Exercise aim:
Data follows below. Repeat exactly the lines between the line holding "is a micrograph" and the line holding "(IHC) staining of", inclusive, and nothing more; drop pictures.

Given records:

• • • • • • •

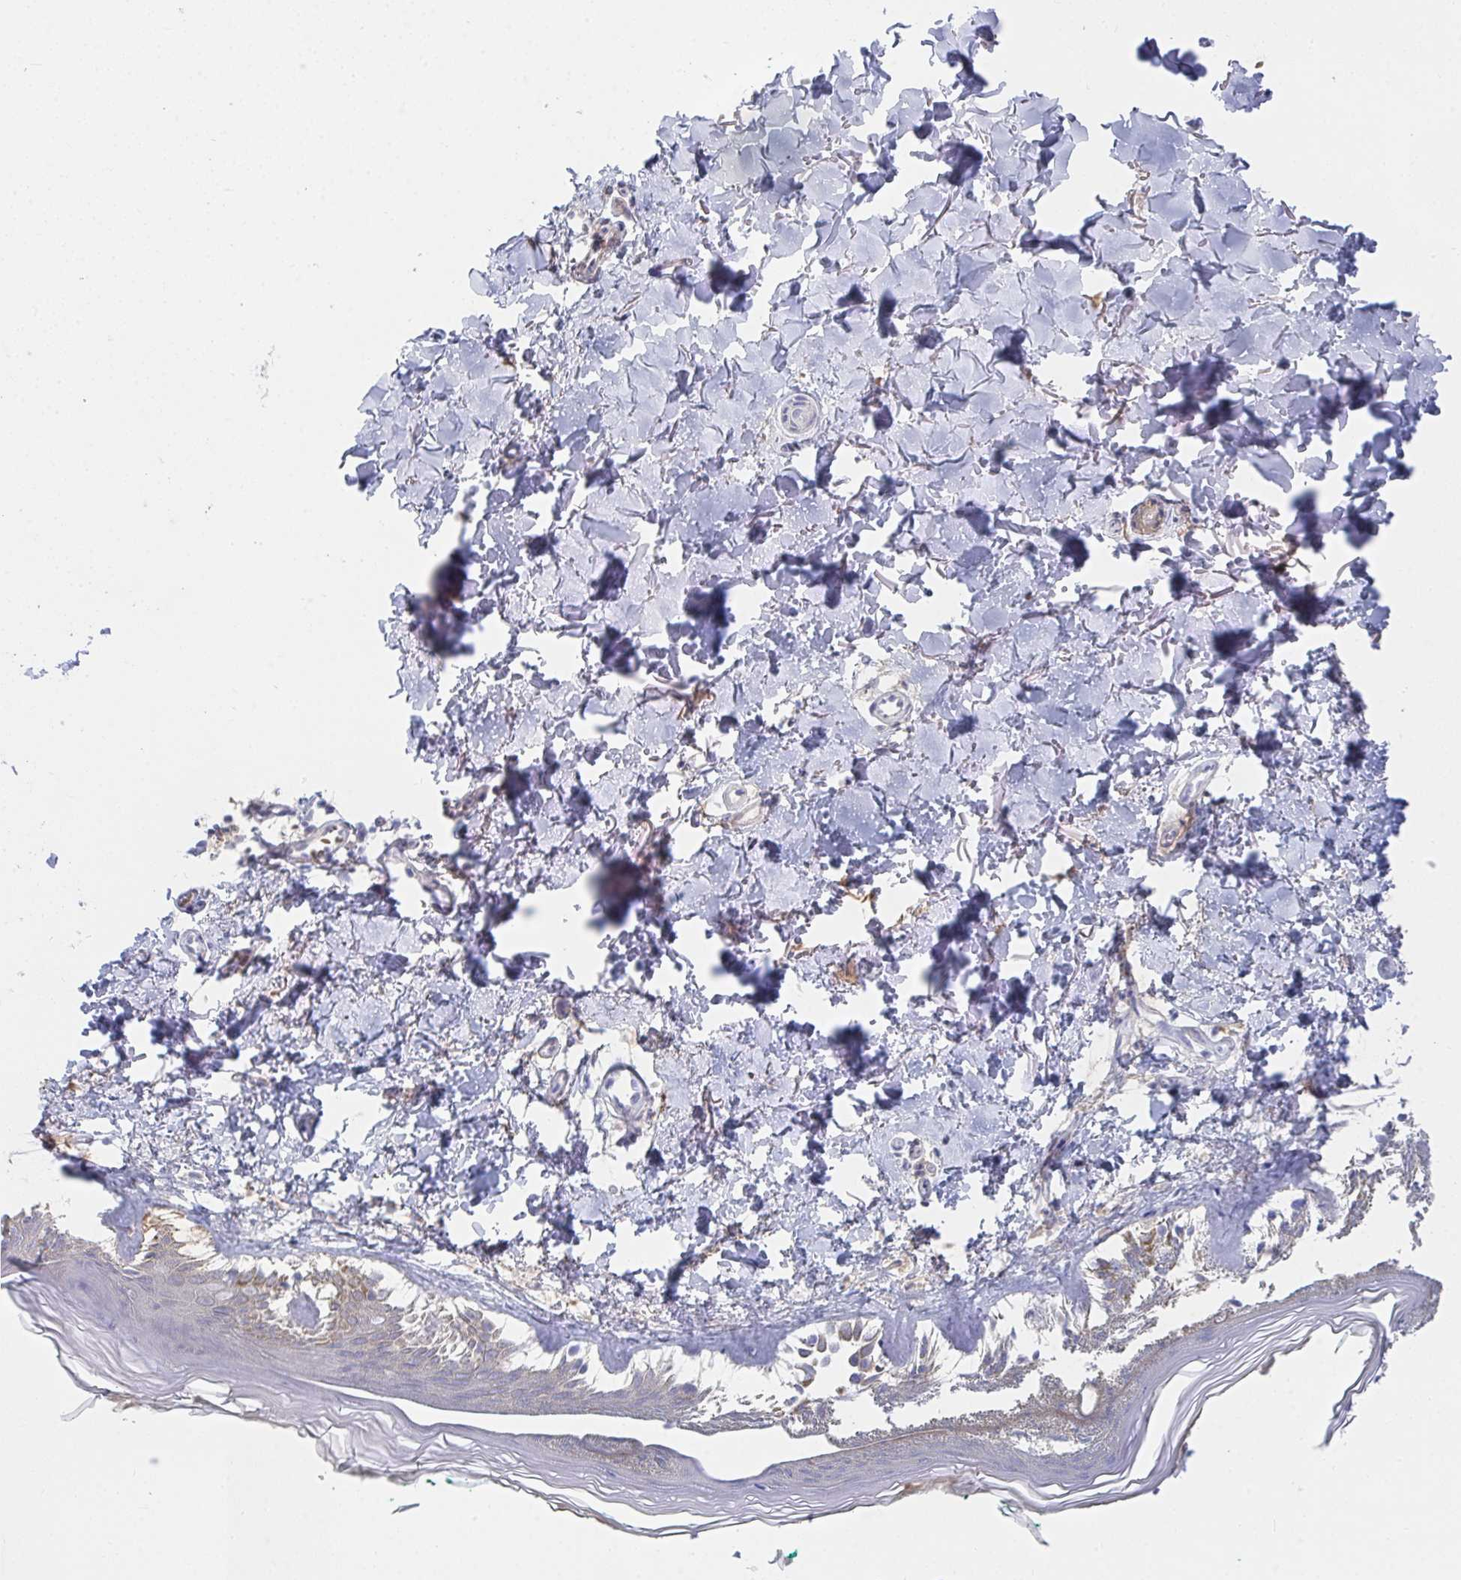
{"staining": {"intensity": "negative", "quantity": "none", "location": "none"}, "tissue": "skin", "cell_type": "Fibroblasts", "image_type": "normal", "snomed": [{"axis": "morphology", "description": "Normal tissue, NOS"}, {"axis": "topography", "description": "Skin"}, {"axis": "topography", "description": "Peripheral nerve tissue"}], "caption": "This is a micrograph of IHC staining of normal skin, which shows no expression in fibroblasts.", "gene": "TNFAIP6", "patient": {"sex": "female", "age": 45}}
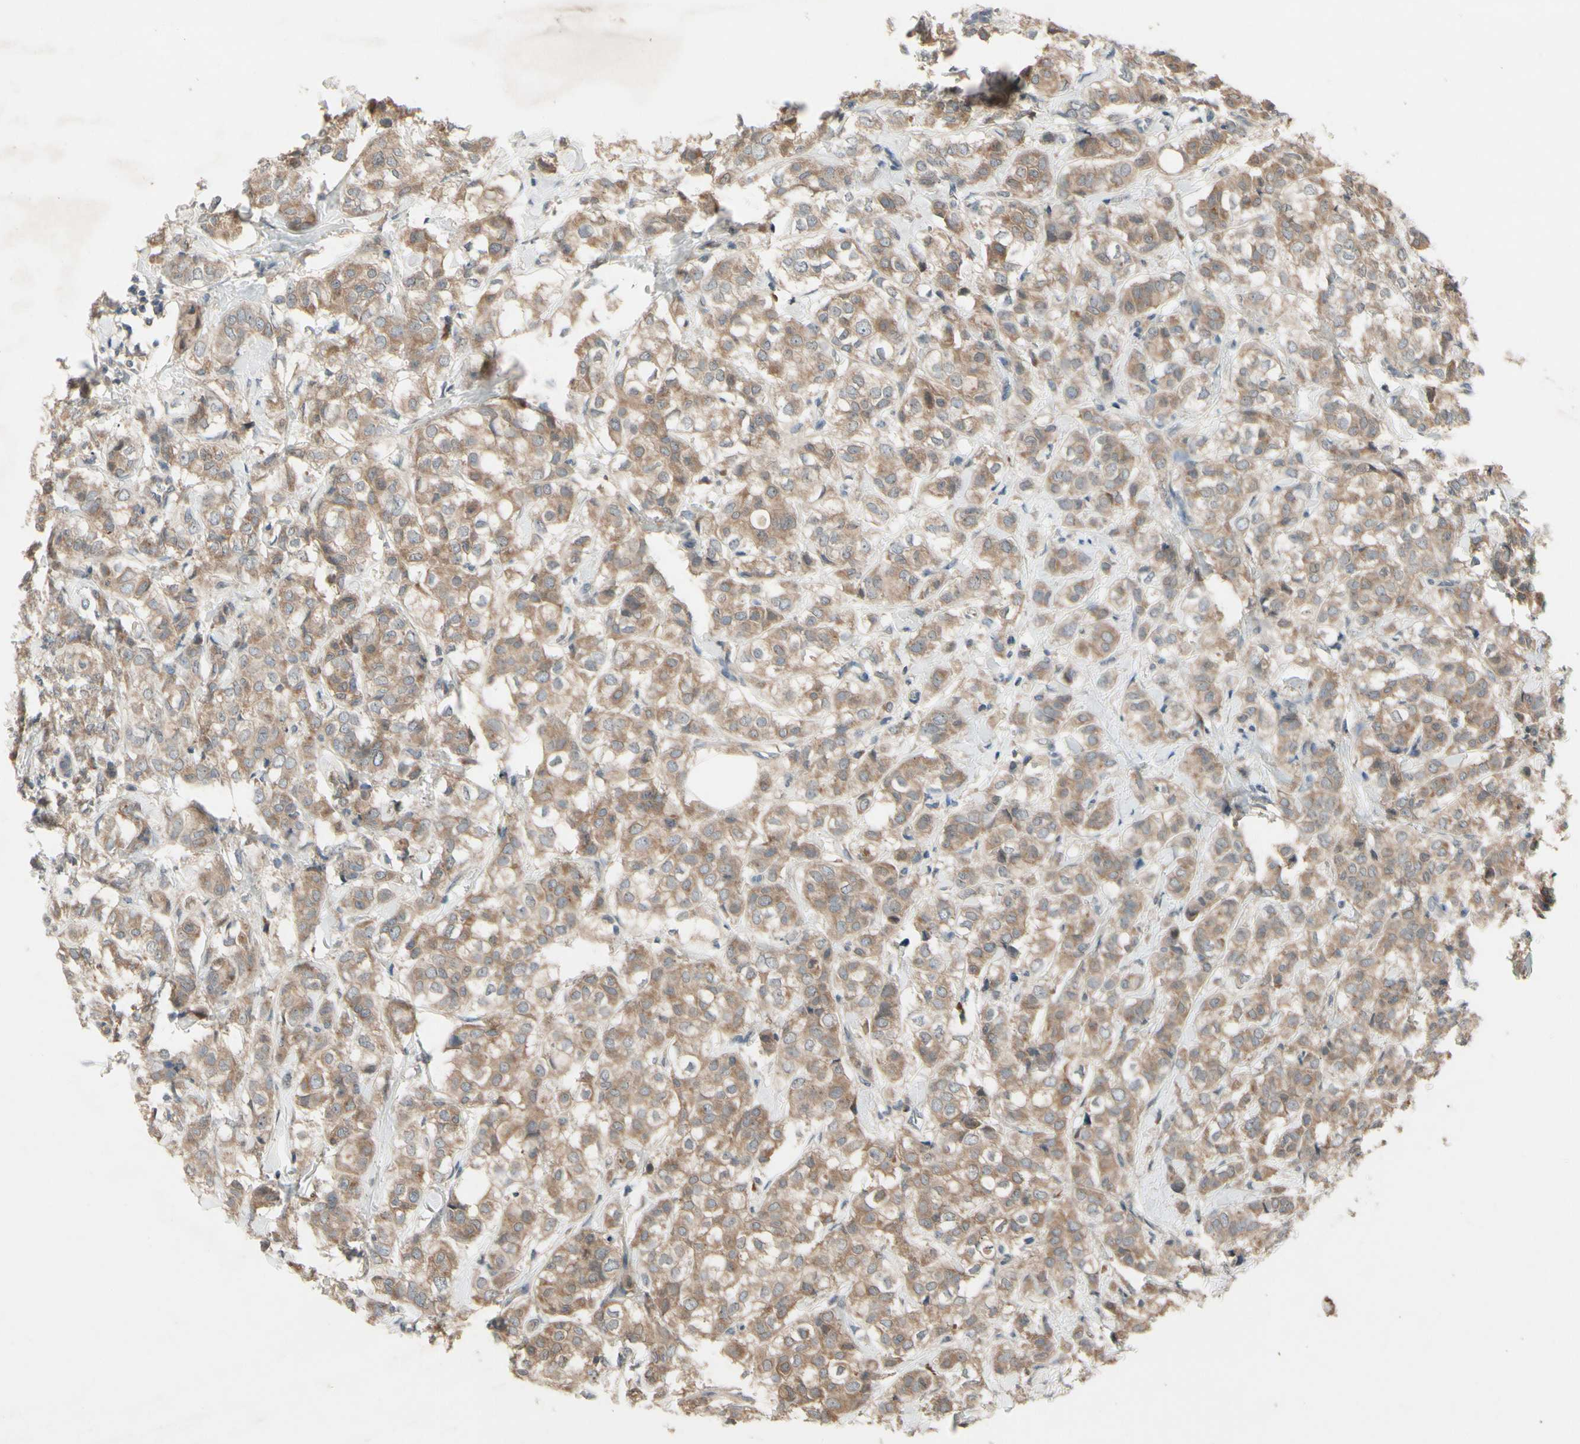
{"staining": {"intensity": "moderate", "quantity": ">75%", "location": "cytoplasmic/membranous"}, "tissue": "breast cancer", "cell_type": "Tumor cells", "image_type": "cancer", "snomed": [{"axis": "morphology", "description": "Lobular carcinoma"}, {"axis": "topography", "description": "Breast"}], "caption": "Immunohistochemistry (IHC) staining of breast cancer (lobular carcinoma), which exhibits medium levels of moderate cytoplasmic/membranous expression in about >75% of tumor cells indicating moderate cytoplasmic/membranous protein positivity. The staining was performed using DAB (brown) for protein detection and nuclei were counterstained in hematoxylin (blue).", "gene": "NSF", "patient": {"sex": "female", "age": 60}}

• • • • • • •

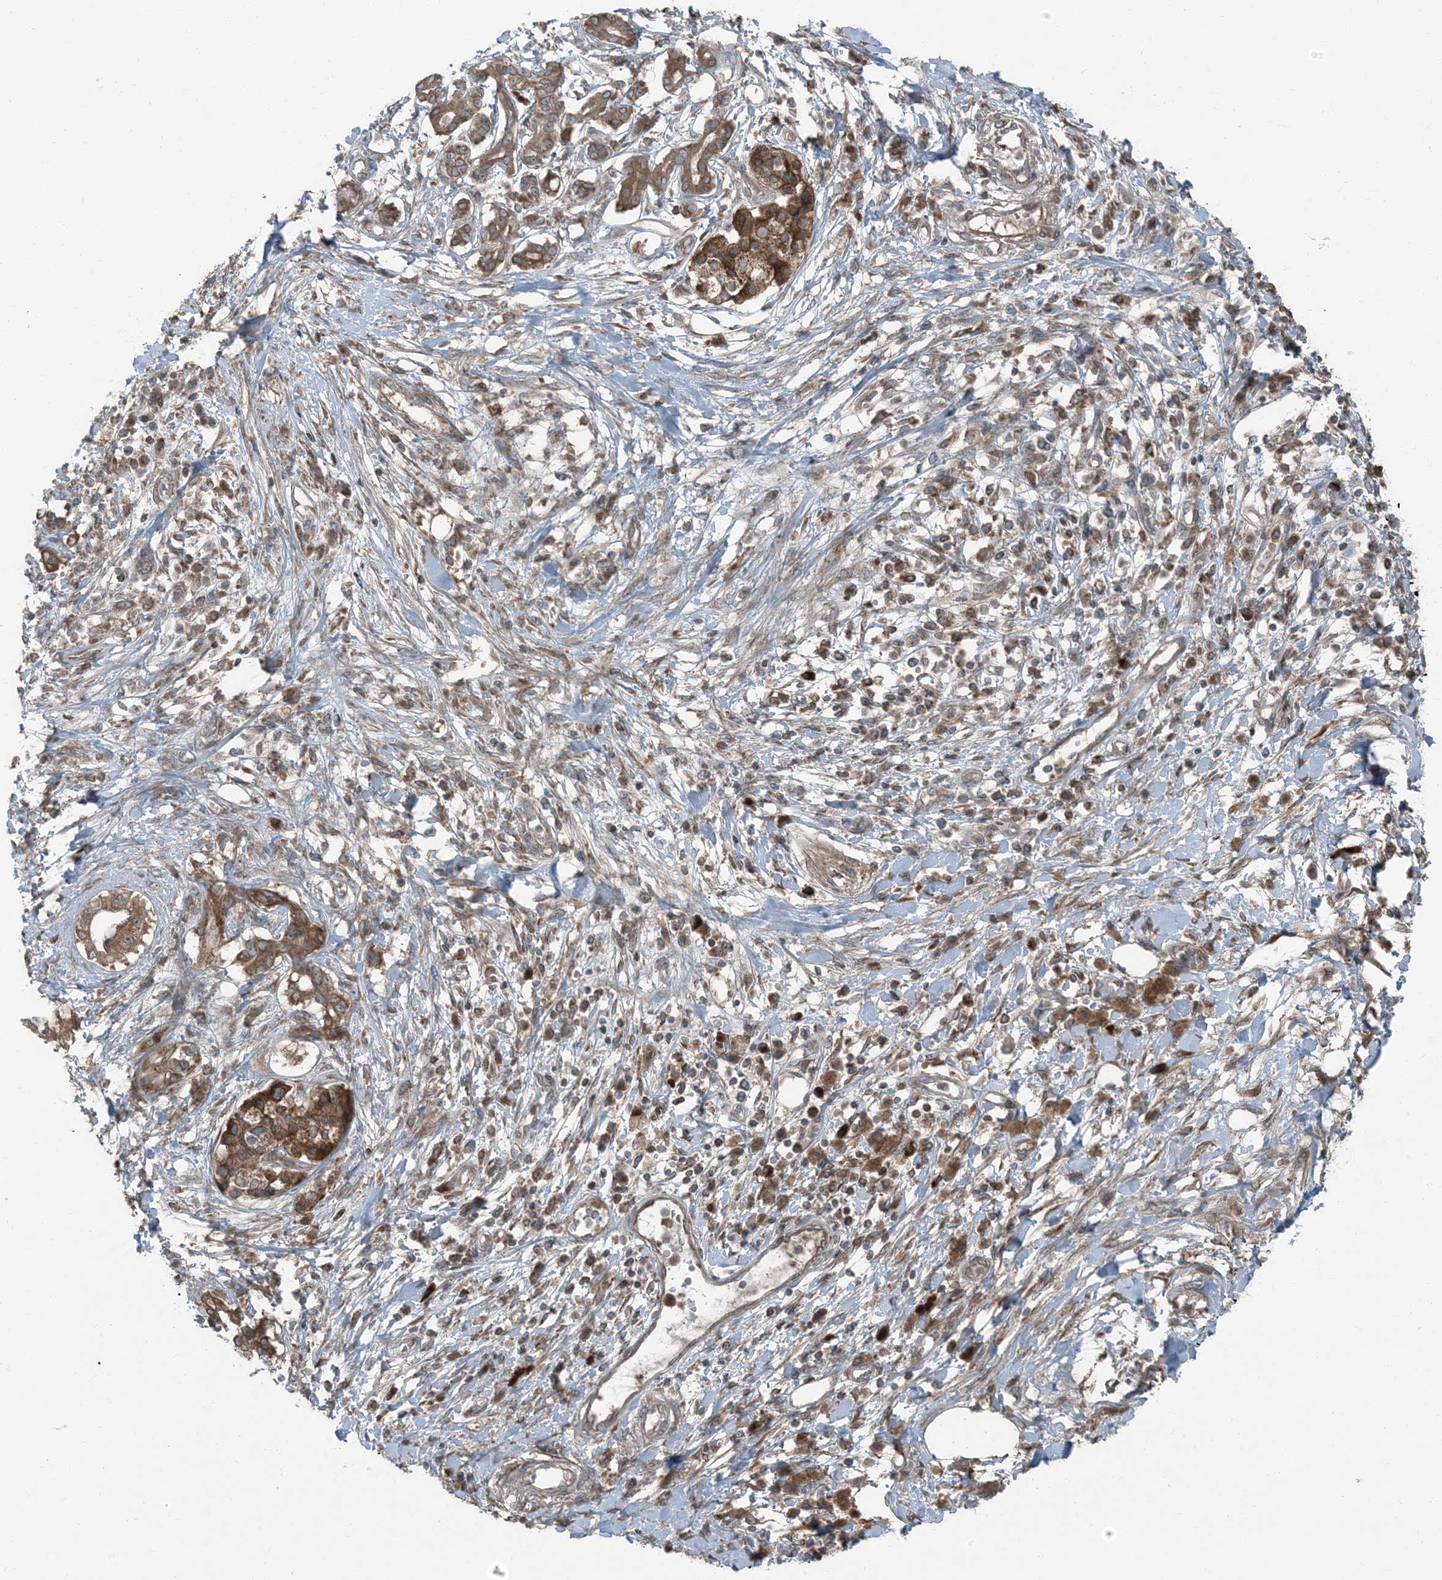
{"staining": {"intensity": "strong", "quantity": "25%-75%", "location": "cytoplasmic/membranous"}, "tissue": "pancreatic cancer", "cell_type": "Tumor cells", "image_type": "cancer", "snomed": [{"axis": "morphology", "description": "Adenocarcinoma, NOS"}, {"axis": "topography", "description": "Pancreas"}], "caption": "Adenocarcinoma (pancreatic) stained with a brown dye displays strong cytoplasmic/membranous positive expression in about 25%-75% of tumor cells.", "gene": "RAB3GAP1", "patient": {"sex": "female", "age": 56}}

• • • • • • •

Result of the task:
{"staining": {"intensity": "negative", "quantity": "none", "location": "none"}, "tissue": "skin", "cell_type": "Fibroblasts", "image_type": "normal", "snomed": [{"axis": "morphology", "description": "Normal tissue, NOS"}, {"axis": "topography", "description": "Skin"}, {"axis": "topography", "description": "Peripheral nerve tissue"}], "caption": "This is a micrograph of IHC staining of normal skin, which shows no expression in fibroblasts.", "gene": "TNFAIP6", "patient": {"sex": "female", "age": 45}}
{"staining": {"intensity": "moderate", "quantity": ">75%", "location": "cytoplasmic/membranous"}, "tissue": "breast cancer", "cell_type": "Tumor cells", "image_type": "cancer", "snomed": [{"axis": "morphology", "description": "Lobular carcinoma"}, {"axis": "topography", "description": "Breast"}], "caption": "Immunohistochemistry (IHC) staining of breast cancer (lobular carcinoma), which exhibits medium levels of moderate cytoplasmic/membranous expression in about >75% of tumor cells indicating moderate cytoplasmic/membranous protein positivity. The staining was performed using DAB (brown) for protein detection and nuclei were counterstained in hematoxylin (blue).", "gene": "NSF", "patient": {"sex": "female", "age": 60}}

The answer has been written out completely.